TEXT SECTION:
———

Identifiers
- Symbol: Glyco_hydro_26
- Pfam: PF02156
- Pfam clan: CL0058
- SCOP2: 1gvy / SCOPe / SUPFAM
- OPM superfamily: 117
- OPM protein: 2vi0
- CAZy: GH26

Available protein structures:
- PDB: PF02156 (ECOD; PDBsum)
- AlphaFold: PF02156;

= Glycoside hydrolase family 26 =

In molecular biology, glycoside hydrolase family 26 is a family of glycoside hydrolases.

Glycoside hydrolases are a widespread group of enzymes that hydrolyse the glycosidic bond between two or more carbohydrates, or between a carbohydrate and a non-carbohydrate moiety. A classification system for glycoside hydrolases, based on sequence similarity, has led to the definition of >100 different families. This classification is available on the CAZy web site, and also discussed at CAZypedia, an online encyclopedia of carbohydrate active enzymes.

Glycoside hydrolase family 26 CAZY GH_26 comprises enzymes with two known activities; mannanase and β-1,3-xylanase.

Family 26 encompasses mainly mannan endo-1,4-beta-mannosidases. Mannan endo-1,4-beta-mannosidase hydrolyses mannan and galactomannan, but displays little activity towards other plant cell wall polysaccharides. The enzyme randomly hydrolyses 1,4-beta-D-linkages in mannans, galacto-mannans, glucomannans and galactoglucomannans.

———

THE DATA:
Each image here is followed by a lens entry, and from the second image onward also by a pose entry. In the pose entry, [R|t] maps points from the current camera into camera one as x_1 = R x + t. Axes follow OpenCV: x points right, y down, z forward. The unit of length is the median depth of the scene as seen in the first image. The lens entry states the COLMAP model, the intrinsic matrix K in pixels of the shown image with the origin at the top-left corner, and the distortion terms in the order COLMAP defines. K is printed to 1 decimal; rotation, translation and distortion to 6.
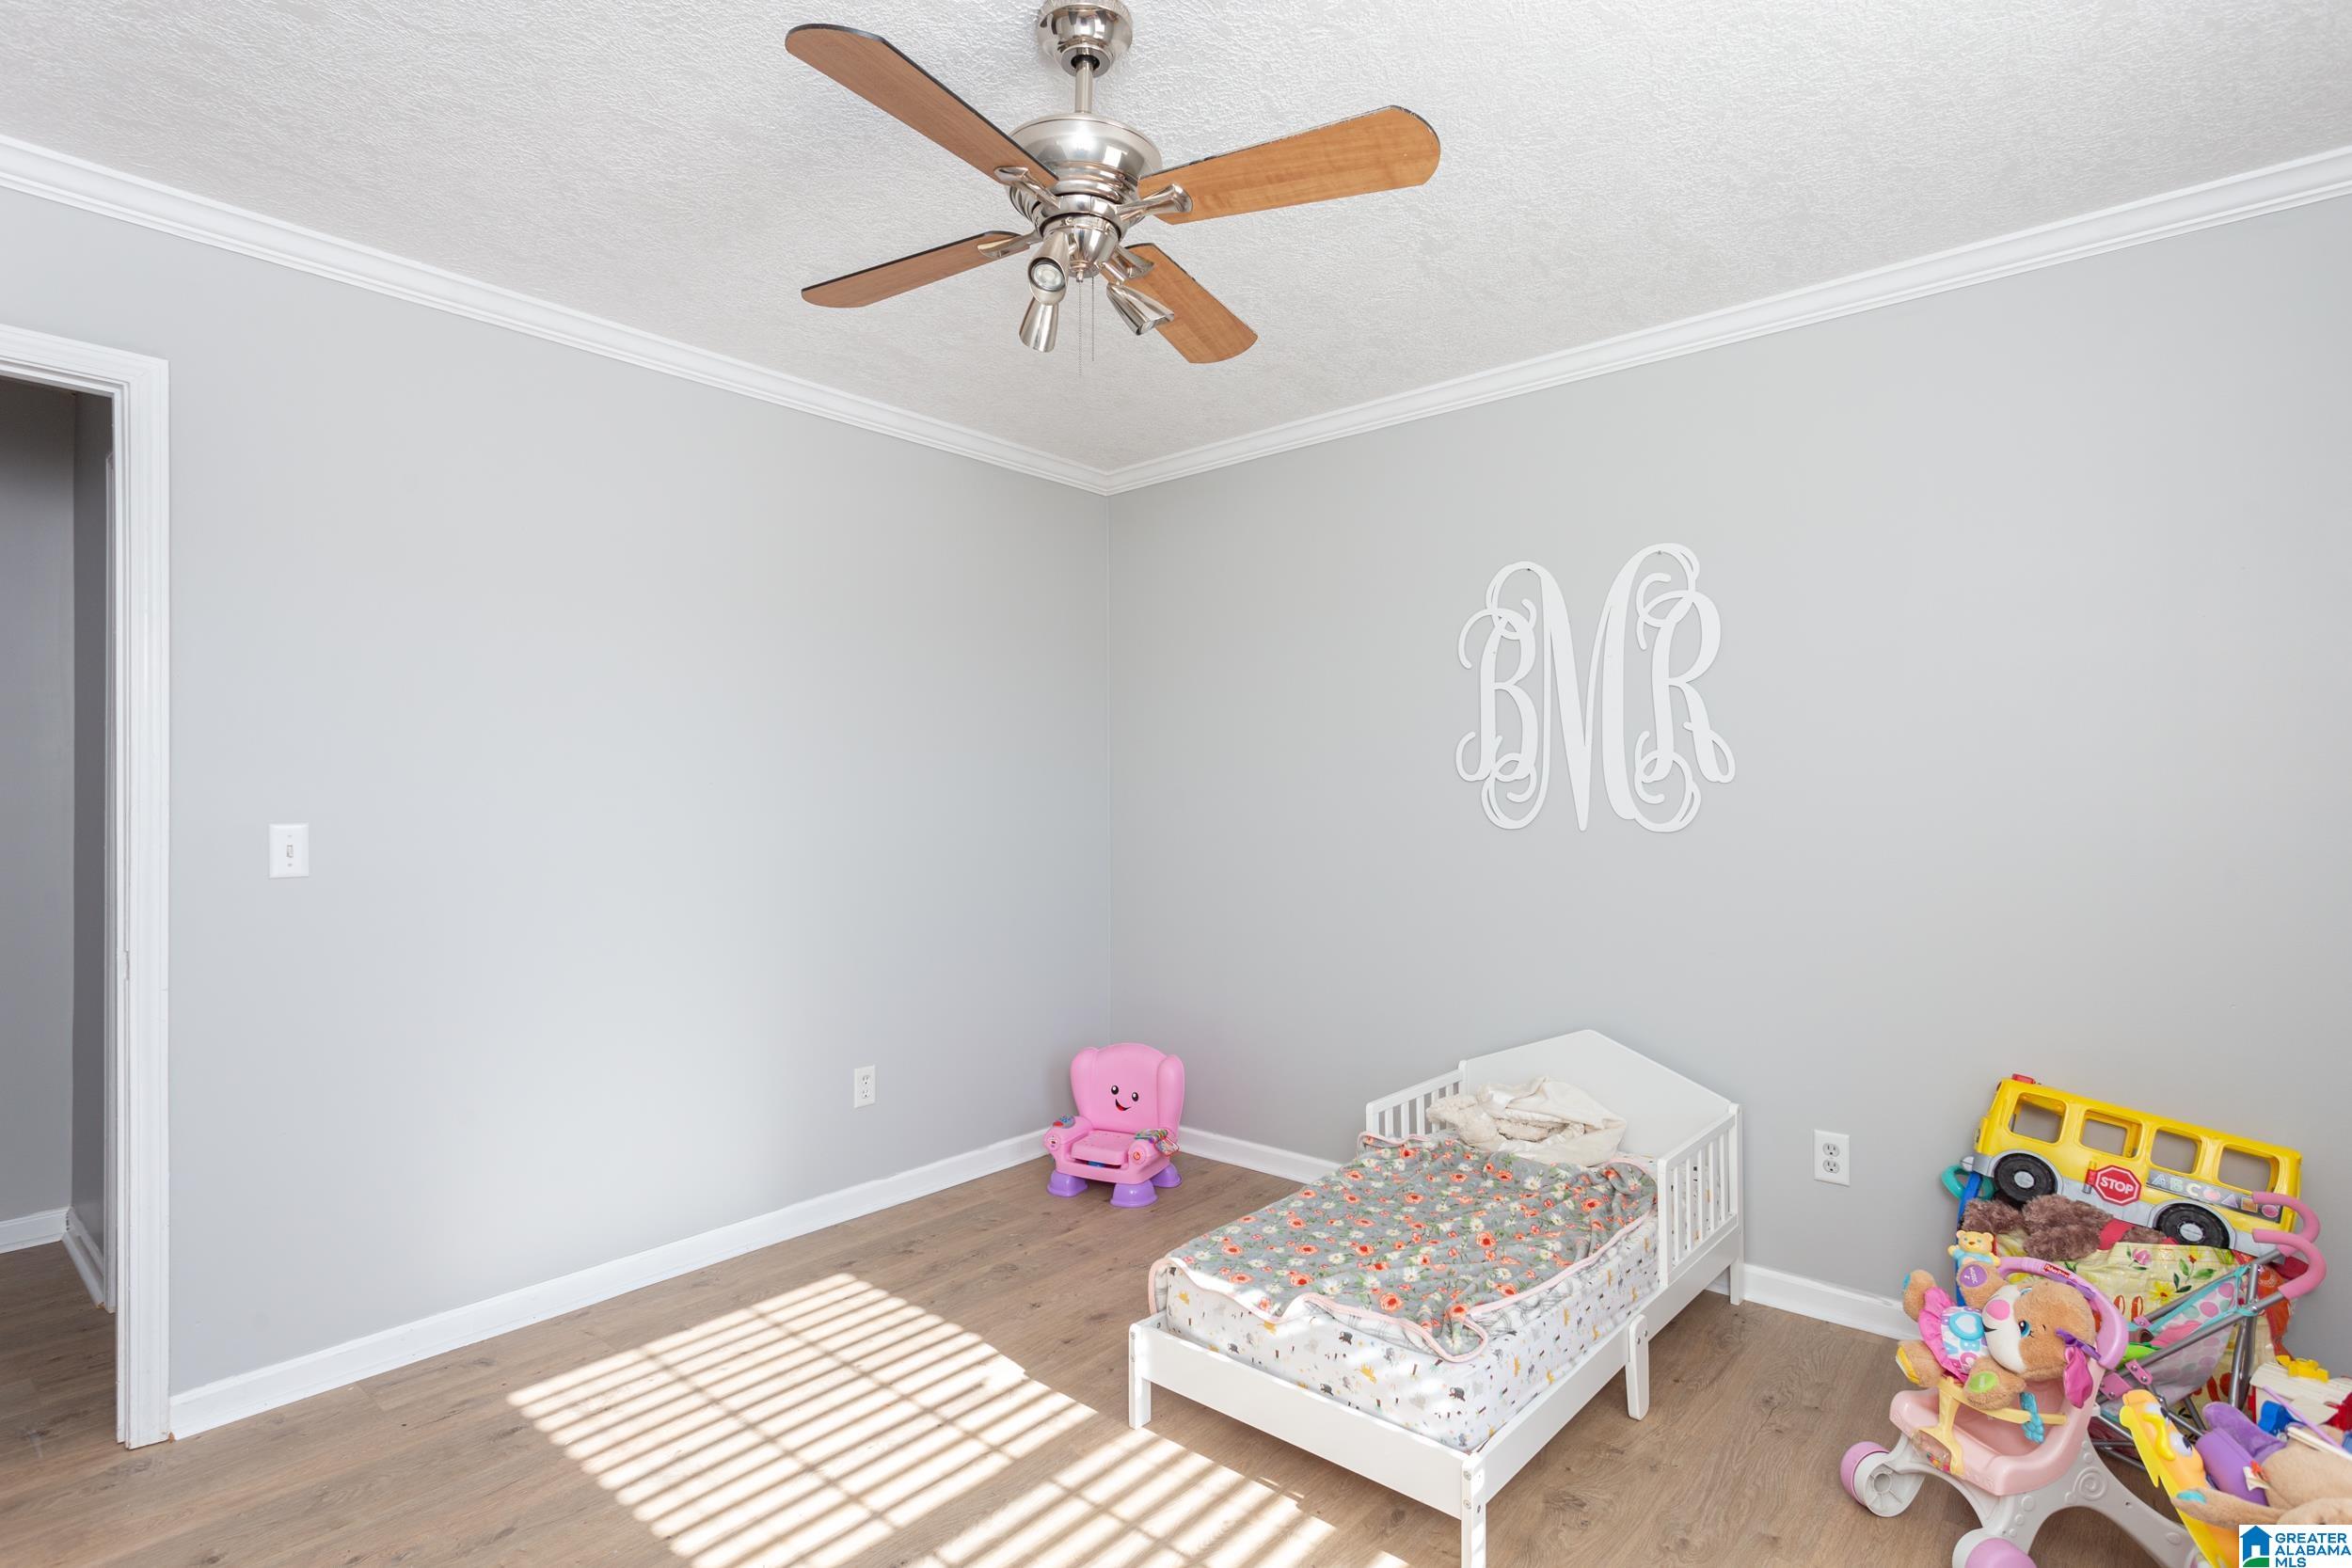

———

ASSIGNMENT 1:
Using the text on glycoside hydrolase family 26, answer these questions:
(a) What Pfam clan does the text list?
(b) What two known activities do the enzymes of the family have?
(c) What enzymes does the family mainly encompass?
ASSIGNMENT 2: Print the part of the text on glycoside hydrolase family 26 that runs from "Identifiers" up to and including "PF02156 (ECOD; PDBsum)".

EXERCISE OUTPUT 1:
(a) CL0058
(b) Mannanase and β-1,3-xylanase
(c) Mannan endo-1,4-beta-mannosidases

EXERCISE OUTPUT 2:
Identifiers
- Symbol: Glyco_hydro_26
- Pfam: PF02156
- Pfam clan: CL0058
- SCOP2: 1gvy / SCOPe / SUPFAM
- OPM superfamily: 117
- OPM protein: 2vi0
- CAZy: GH26

Available protein structures:
- PDB: PF02156 (ECOD; PDBsum)